MAX_TURNS = 10  # 直近10ターンを保持(1ターン = ユーザー1つ + アシスタント1つ)

def trim_history(history: list) -> list:
    if len(history) > MAX_TURNS * 2:
        return history[-(MAX_TURNS * 2):]
    return history

# API呼び出し前に使用する:
conversation_history = trim_history(conversation_history)
response = client.messages.create(
    model="claude-sonnet-4-6",
    max_tokens=1024,
    system=SYSTEM_PROMPT,
    messages=conversation_history
)

プロダクション投入前のコスト試算

Claude Sonnetの場合、料金はinputトークンで約$3/100万トークン、outputトークンで$15/100万トークン。10ターンの会話で1ターンあたり約200 inputトークン + 150 outputトークンなら≈$0.003——ユーザー数が少ない社内ボットには十分安価だ。

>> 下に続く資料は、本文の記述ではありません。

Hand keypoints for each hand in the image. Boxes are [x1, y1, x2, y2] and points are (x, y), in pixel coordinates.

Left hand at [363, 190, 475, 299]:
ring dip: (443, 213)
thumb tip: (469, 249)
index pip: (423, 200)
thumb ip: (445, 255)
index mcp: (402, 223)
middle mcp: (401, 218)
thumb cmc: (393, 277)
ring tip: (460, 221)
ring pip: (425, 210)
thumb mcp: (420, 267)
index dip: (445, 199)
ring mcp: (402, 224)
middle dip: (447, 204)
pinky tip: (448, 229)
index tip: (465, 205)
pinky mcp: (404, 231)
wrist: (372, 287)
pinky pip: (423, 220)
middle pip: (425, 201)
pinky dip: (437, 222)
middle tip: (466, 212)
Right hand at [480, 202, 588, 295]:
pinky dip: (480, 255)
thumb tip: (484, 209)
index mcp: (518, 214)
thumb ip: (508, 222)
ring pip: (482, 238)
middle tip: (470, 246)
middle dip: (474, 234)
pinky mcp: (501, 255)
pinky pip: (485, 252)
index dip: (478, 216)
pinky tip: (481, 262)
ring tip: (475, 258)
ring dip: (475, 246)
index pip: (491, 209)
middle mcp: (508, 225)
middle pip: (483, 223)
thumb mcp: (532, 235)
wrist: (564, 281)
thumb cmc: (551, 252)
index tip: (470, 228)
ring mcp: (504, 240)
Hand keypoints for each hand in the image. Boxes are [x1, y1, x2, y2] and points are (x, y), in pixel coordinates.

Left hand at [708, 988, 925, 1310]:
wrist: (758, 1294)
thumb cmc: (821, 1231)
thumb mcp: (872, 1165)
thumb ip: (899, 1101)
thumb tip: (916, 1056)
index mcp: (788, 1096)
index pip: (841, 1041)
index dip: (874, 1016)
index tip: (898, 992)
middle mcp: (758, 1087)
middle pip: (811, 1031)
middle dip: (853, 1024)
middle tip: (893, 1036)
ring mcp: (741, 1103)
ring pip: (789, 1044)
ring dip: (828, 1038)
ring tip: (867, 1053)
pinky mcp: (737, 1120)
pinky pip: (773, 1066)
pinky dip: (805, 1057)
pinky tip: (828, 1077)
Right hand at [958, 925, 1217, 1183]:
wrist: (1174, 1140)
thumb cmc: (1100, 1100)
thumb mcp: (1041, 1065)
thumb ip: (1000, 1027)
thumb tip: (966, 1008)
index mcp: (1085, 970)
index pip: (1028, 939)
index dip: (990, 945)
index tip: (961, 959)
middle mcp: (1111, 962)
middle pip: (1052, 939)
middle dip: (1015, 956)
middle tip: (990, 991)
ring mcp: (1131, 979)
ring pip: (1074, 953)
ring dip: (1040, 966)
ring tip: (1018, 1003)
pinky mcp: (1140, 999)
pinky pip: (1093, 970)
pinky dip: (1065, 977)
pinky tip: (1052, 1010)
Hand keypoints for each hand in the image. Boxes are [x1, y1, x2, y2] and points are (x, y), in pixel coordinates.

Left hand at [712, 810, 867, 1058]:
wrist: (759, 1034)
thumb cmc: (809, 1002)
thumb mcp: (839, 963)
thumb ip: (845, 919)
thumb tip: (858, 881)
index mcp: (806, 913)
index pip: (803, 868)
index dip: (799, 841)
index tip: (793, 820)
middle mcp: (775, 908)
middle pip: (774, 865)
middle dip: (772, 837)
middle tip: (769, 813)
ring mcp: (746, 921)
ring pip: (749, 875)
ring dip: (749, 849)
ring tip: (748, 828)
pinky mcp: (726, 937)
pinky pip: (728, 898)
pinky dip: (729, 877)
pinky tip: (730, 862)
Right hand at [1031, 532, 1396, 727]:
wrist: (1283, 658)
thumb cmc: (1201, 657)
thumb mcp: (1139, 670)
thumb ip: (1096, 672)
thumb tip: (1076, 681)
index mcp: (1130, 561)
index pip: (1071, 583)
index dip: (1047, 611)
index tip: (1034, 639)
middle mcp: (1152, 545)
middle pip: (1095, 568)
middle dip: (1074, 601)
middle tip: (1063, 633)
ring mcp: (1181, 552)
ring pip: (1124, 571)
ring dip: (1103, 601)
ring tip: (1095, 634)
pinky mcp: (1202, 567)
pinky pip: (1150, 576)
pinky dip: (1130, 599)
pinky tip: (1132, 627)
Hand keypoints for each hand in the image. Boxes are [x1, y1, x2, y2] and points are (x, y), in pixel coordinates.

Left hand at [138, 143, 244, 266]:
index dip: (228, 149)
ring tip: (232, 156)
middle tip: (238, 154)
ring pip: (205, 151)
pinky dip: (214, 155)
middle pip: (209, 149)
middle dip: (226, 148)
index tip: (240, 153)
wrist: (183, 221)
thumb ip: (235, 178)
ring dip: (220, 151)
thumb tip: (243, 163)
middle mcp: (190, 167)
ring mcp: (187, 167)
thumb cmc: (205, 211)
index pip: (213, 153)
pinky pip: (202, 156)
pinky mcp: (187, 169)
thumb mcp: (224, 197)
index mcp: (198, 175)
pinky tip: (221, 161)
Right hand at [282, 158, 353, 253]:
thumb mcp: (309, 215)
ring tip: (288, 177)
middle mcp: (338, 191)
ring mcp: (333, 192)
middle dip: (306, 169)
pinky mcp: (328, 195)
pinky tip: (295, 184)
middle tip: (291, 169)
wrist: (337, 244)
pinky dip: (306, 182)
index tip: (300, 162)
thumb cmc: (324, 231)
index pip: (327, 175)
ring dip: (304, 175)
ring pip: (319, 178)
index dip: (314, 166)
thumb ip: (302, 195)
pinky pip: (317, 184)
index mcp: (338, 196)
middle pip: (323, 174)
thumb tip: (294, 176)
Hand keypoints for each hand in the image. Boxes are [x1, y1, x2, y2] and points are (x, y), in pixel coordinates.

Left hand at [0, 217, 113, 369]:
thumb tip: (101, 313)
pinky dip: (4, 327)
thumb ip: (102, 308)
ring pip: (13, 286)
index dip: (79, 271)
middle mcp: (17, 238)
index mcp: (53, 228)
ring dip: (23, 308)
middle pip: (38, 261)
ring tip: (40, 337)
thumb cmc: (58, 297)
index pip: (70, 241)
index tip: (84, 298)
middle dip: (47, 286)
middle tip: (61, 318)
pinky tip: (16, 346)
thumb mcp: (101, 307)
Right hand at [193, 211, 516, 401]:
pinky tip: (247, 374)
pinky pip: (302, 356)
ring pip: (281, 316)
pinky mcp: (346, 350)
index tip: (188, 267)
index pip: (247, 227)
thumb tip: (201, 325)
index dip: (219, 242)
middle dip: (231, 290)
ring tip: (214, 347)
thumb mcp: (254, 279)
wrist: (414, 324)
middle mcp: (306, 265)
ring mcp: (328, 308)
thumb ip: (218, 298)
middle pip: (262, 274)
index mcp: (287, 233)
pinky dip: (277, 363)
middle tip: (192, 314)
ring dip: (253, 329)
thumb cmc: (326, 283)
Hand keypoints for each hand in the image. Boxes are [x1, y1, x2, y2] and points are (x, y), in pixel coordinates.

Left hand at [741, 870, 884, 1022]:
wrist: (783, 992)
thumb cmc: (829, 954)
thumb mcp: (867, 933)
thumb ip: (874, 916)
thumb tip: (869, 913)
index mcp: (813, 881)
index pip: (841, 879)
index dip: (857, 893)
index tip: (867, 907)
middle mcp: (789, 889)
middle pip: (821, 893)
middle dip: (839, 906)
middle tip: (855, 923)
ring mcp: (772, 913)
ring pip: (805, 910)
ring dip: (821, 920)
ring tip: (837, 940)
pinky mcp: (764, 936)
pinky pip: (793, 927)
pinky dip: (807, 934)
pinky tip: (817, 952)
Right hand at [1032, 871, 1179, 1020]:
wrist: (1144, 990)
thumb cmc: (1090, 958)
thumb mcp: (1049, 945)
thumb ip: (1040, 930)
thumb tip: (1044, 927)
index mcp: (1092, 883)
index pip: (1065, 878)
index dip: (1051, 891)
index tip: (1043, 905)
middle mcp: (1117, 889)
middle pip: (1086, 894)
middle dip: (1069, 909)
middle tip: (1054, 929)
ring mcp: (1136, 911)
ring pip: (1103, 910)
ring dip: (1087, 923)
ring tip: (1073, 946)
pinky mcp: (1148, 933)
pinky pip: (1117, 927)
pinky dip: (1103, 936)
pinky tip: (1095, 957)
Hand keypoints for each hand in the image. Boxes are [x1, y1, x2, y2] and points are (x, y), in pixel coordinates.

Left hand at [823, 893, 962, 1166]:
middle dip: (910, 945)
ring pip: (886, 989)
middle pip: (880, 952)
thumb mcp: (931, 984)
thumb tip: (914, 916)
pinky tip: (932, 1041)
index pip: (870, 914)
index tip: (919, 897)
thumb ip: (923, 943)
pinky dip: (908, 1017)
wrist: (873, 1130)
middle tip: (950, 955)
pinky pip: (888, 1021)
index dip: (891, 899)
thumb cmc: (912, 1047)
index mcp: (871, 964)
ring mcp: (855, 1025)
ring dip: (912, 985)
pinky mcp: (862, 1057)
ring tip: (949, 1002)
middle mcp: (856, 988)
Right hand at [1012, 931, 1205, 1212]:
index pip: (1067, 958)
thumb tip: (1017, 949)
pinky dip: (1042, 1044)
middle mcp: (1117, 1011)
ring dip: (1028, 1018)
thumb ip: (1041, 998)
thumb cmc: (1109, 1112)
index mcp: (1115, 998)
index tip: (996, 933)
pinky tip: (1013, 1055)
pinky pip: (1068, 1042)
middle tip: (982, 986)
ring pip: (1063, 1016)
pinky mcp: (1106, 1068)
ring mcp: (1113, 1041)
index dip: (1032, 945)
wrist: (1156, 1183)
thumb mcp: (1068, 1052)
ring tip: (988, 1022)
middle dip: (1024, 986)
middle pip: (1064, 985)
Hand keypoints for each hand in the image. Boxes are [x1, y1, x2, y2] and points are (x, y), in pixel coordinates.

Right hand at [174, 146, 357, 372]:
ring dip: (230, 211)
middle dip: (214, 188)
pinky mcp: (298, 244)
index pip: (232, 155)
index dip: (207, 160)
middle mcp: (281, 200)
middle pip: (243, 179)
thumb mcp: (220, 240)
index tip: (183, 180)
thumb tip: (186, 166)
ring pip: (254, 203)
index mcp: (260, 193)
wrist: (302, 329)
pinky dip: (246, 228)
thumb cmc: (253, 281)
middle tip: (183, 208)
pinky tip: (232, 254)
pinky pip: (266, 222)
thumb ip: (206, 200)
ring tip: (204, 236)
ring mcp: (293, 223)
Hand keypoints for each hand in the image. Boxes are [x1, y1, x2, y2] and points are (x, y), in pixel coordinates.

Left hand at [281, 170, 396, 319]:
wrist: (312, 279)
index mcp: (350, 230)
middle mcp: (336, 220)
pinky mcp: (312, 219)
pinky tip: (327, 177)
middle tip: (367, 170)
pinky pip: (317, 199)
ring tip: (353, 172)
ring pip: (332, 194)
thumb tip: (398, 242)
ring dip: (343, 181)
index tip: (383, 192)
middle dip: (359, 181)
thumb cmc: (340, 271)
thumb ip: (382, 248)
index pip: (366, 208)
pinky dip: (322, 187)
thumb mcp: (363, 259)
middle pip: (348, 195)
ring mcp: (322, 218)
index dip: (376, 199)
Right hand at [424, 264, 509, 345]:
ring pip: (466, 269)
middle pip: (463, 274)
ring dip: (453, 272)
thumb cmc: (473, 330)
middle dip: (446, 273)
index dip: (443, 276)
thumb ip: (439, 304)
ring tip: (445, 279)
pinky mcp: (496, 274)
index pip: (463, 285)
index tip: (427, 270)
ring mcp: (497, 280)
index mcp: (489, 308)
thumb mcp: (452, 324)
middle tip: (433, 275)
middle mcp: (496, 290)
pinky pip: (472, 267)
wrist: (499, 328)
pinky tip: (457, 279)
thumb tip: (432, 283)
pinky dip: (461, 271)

さらにコストを削減したい場合は、SonnetのかわりにClaude Haikuを使おう——約10倍安く、複雑な推論が不要なシンプルなFAQチャットボットに適している。

まとめ

社内チャットボットや迅速なプロトタイプ開発にはLLMが最も実用的な選択肢だ——コード量が少なく、自然言語処理能力が高く、トレーニングデータも不要。ルールベースは100%の予測可能性やオフライン動作が必要な場合にまだ有効だ。

上記のコードはすぐに動作する——環境変数にAPIキーを設定するだけでいい。さらにアップグレードしたい場合の次のステップ:RAGを統合して社内ドキュメントに基づいた回答ができるようにする。またはFastAPIでラップしてHTTP経由で公開し、Webアプリに組み込む——追加でわずか50行程度のコードで十分だ。